Many of our clients often have their own Business Analyst (BA). When we begin a project together, their BA has already begun compiling requirements and identifying business needs. To do this, they draw from the perspective of their own position within the organization and a deep understanding of their company. Both give them a solid foundation on which to create a list of needs and expectations that we, as their vendor, are expected to deliver.
However, just having a BA on the client side is often not enough to ensure a successful outcome. There are many benefits to having an equivalent role on the vendor side; one who can translate the business objectives into a technical architecture and language that developers can understand and build from. Fortunately, iCiDIGITAL provides just that in the form of a Business Systems Analyst.
The Role of a Business Systems Analyst
We are hired because we have subject matter expertise and the ability to apply it for successful outcomes. We are sought out for a variety of reasons from proven experience in AEM, to understanding modern web design best practices, to creating an effective digital strategy.
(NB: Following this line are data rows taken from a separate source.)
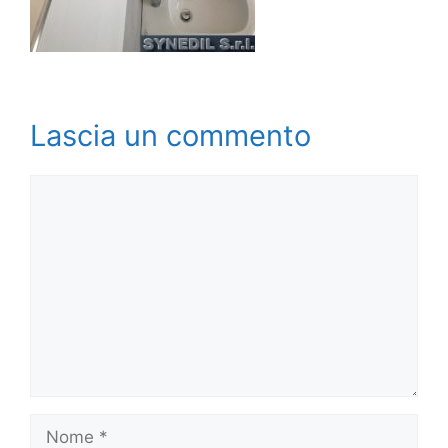
Lascia un commento
Commento
Nome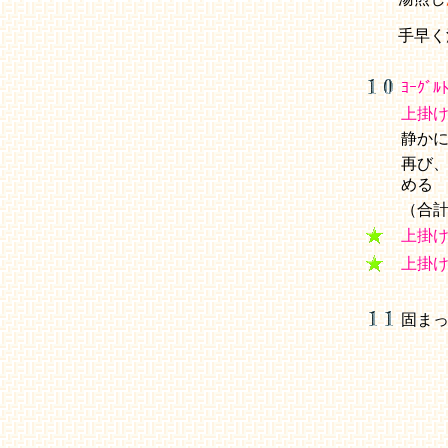
手早く
ﾖｰｸﾞﾙ
上掛
静か
再び
める
（合
上掛
上掛
固ま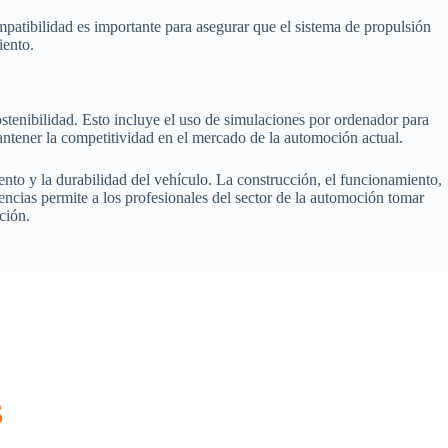
ompatibilidad es importante para asegurar que el sistema de propulsión
iento.
sostenibilidad. Esto incluye el uso de simulaciones por ordenador para
 mantener la competitividad en el mercado de la automoción actual.
miento y la durabilidad del vehículo. La construcción, el funcionamiento,
rencias permite a los profesionales del sector de la automoción tomar
ción.
s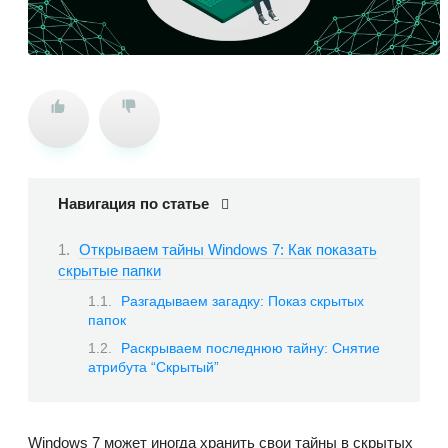
Навигация по статье
Открываем тайны Windows 7: Как показать
скрытые папки
Разгадываем загадку: Показ скрытых
папок
Раскрываем последнюю тайну: Снятие
атрибута “Скрытый”
Windows 7 может иногда хранить свои тайны в скрытых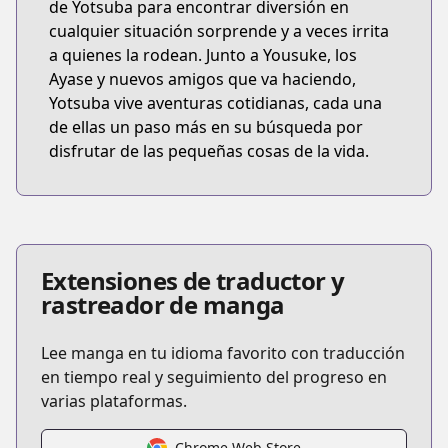
de Yotsuba para encontrar diversión en
cualquier situación sorprende y a veces irrita
a quienes la rodean. Junto a Yousuke, los
Ayase y nuevos amigos que va haciendo,
Yotsuba vive aventuras cotidianas, cada una
de ellas un paso más en su búsqueda por
disfrutar de las pequeñas cosas de la vida.
Extensiones de traductor y
rastreador de manga
Lee manga en tu idioma favorito con traducción
en tiempo real y seguimiento del progreso en
varias plataformas.
Chrome Web Store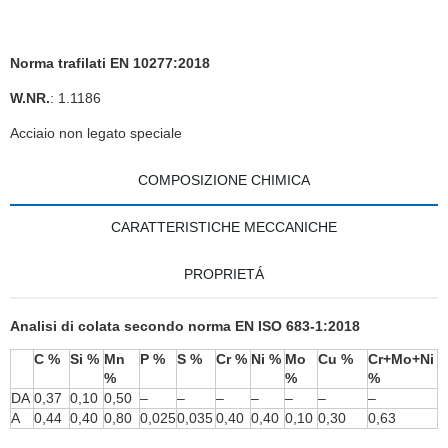
Norma trafilati EN 10277:2018
W.NR.
: 1.1186
Acciaio non legato speciale
COMPOSIZIONE CHIMICA
CARATTERISTICHE MECCANICHE
PROPRIETÁ
Analisi di colata secondo norma EN ISO 683-1:2018
C %
Si %
Mn
P %
S %
Cr %
Ni %
Mo
Cu %
Cr+Mo+Ni
%
%
%
DA
0,37
0,10
0,50
–
–
–
–
–
–
–
A
0,44
0,40
0,80
0,025
0,035
0,40
0,40
0,10
0,30
0,63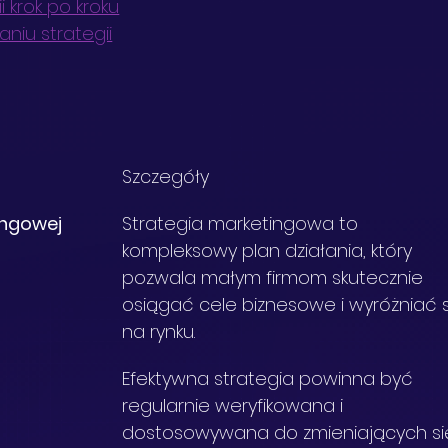
 krok po kroku
aniu strategii
Szczegóły
ingowej
Strategia marketingowa to 
kompleksowy plan działania, który 
pozwala małym firmom skutecznie 
osiągać cele biznesowe i wyróżniać s
na rynku.
Efektywna strategia powinna być 
regularnie weryfikowana i 
dostosowywana do zmieniających si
Let’s use an example of a client who wants to implement AEM. It’s unlikely that they have the deep understanding that we do about the inner workings of the system and how to build it to meet their specifications. (Hence the reason for bringing us on as a partner). And without that understanding, it will be next to impossible for the client’s BA to create technical requirements that are detailed enough for development. This is where our Business Systems Analyst really makes a difference.
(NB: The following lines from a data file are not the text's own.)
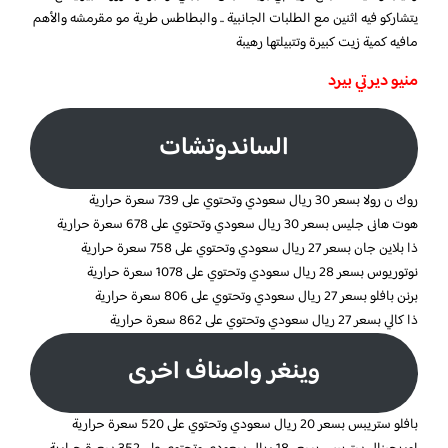
يتشاركو فيه اثنين مع الطلبات الجانبية .. والبطاطس طرية مو مقرمشه والأهم
مافيه كمية زيت كبيرة وتتبيلتها رهيبة
منيو ديرتي بيرد
الساندوتشات
روك ن رولا بسعر 30 ريال سعودي وتحتوي على 739 سعرة حرارية
هوت هانى جليس بسعر 30 ريال سعودي وتحتوي على 678 سعرة حرارية
ذا بلاين جان بسعر 27 ريال سعودي وتحتوي على 758 سعرة حرارية
نوتوريوس بسعر 28 ريال سعودي وتحتوي على 1078 سعرة حرارية
برنن بافلو بسعر 27 ريال سعودي وتحتوي على 806 سعرة حرارية
ذا كالي بسعر 27 ريال سعودي وتحتوي على 862 سعرة حرارية
وينغر واصناف اخرى
بافلو ستريبس بسعر 20 ريال سعودي وتحتوي على 520 سعرة حرارية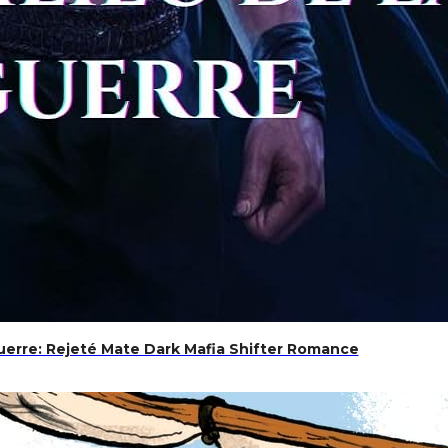
guerre: Rejeté Mate Dark Mafia Shifter Romance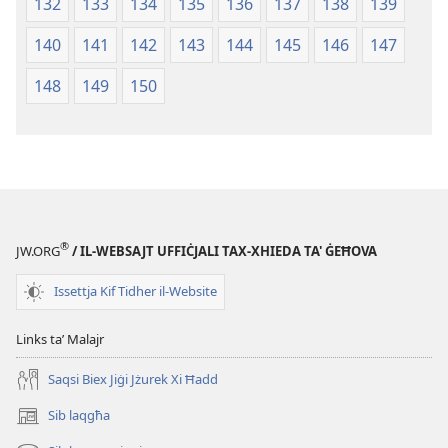
132
133
134
135
136
137
138
139
140
141
142
143
144
145
146
147
148
149
150
®
JW.ORG
/ IL-WEBSAJT UFFIĊJALI TAX-XHIEDA TA' ĠEĦOVA
Issettja Kif Tidher il-Website
Links taʼ Malajr
Saqsi Biex Jiġi Jżurek Xi Ħadd
Sib laqgħa
(opens
new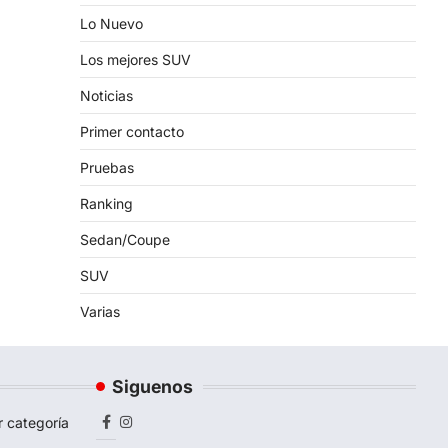
Lo Nuevo
Los mejores SUV
Noticias
Primer contacto
Pruebas
Ranking
Sedan/Coupe
SUV
Varias
Siguenos
r categoría
Facebook
Instagram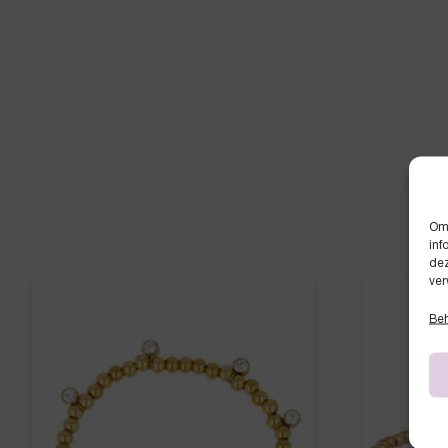
Om 
inf
dez
ver
Beh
Having a dedicated resource on the vendor side, who can act as the communicator between the client and the project teams is incredibly valuable. The Business Systems Analyst is essentially a system expert with the ability to accurately and consistently translate the business requirements of the client into documentation actionable by design and development teams.
Thinking through true technical requirements requires a very specific kind of mindset—it requires someone who can predict all possible questions a developer or designer may have, and address them before they’re asked. It requires someone who has acquired a lengthy resume of best practices garnered from specific experience. In addition, the advantage of viewing the project through a wider scope because they are seeing it for the first time. A Business Systems Analyst is both detailed and strategic in their thinking, and able to ‘speak’ to each of project participants to ensure everyone is on the same page.
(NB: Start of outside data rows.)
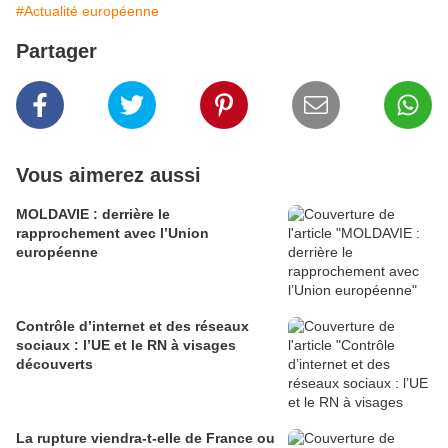
#Actualité européenne
Partager
Vous aimerez aussi
MOLDAVIE : derrière le
rapprochement avec l’Union
européenne
Contrôle d’internet et des réseaux
sociaux : l’UE et le RN à visages
découverts
La rupture viendra-t-elle de France ou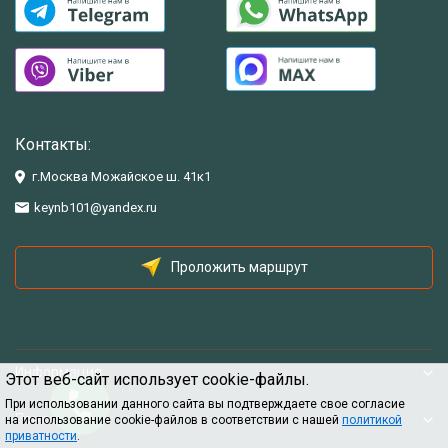
Контакты:
г.Москва Можайское ш. 41к1
keynb101@yandex.ru
Проложить маршрут
Информация
Этот веб-сайт использует cookie-файлы.
При использовании данного сайта вы подтверждаете свое согласие
Помощь
на использование cookie-файлов в соответствии с нашей
политикой
приватности
.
What Differentiates Our Business Systems Analyst From a Typical BA?
Our developers are excellent; but in order to write code that meets or exceeds client expectations, they must have a clear understanding of what the code is supposed to do. Our Business Systems Analysts have exceptional technical knowledge, an ability to strategically plan, and the capability to resolve issues as they arise. They are specifically trained to serve as the bridge between the client and our project team, helping to translate the business needs into language our developers can understand. They have an eye for potential issues that can arise and meet them head on before they can become cumbersome. Our Business Systems Analysts ensure the final solution is exactly on target and meets requirements, which will ensure a successful project each time. And more importantly, save time and resources during the process. Their ability to articulate and facilitate the needs of the client means clearer development direction from the beginning, less issues during QA, and much higher likelihood of positive UAT testing results.
Here is an example. A client wants to include a component on the home page with the ability to show video and needs the development team to build it.
A Business Analyst might include something like this in the requirements:
Site will have player that allows various videos to be viewed on the home page.
Our Business Systems Analyst would include that in the requirements, but would then ask a number of additional questions to build a complete user story that the developer would use to create the code; and as a result meet the client’s expectations for the player.
Our Business Systems Analyst needs to know…
- Where are the videos hosted?
- Do you currently use a 3rd party platform to house videos?
- Will you continue with your existing platform?
- What kind of metadata is available for videos (Title, Topics, Categories, etc.)?
- Are videos HTML5 enabled?
- What browsers do you support?
- What devices would you like to support?
- Is there a different behavior for tablet and mobile?
- Are your current videos ADA compliant?
- Can you provide more detail on the pages or sites where these videos will be used?
- Is there a need to have flexibility on video player size?
- Where does your video strategy fit into overall marketing?
While the information a client’s BA provides is incredibly helpful as a jumping off point for our team, without a technical Business Systems Analyst on the project, the requirements are unlikely to be specific enough to convey the needs of the client. And if the developers don’t have a clear understanding of the client’s expectations, it could result in an unsatisfactory outcome, which can significantly impact the scope of the project.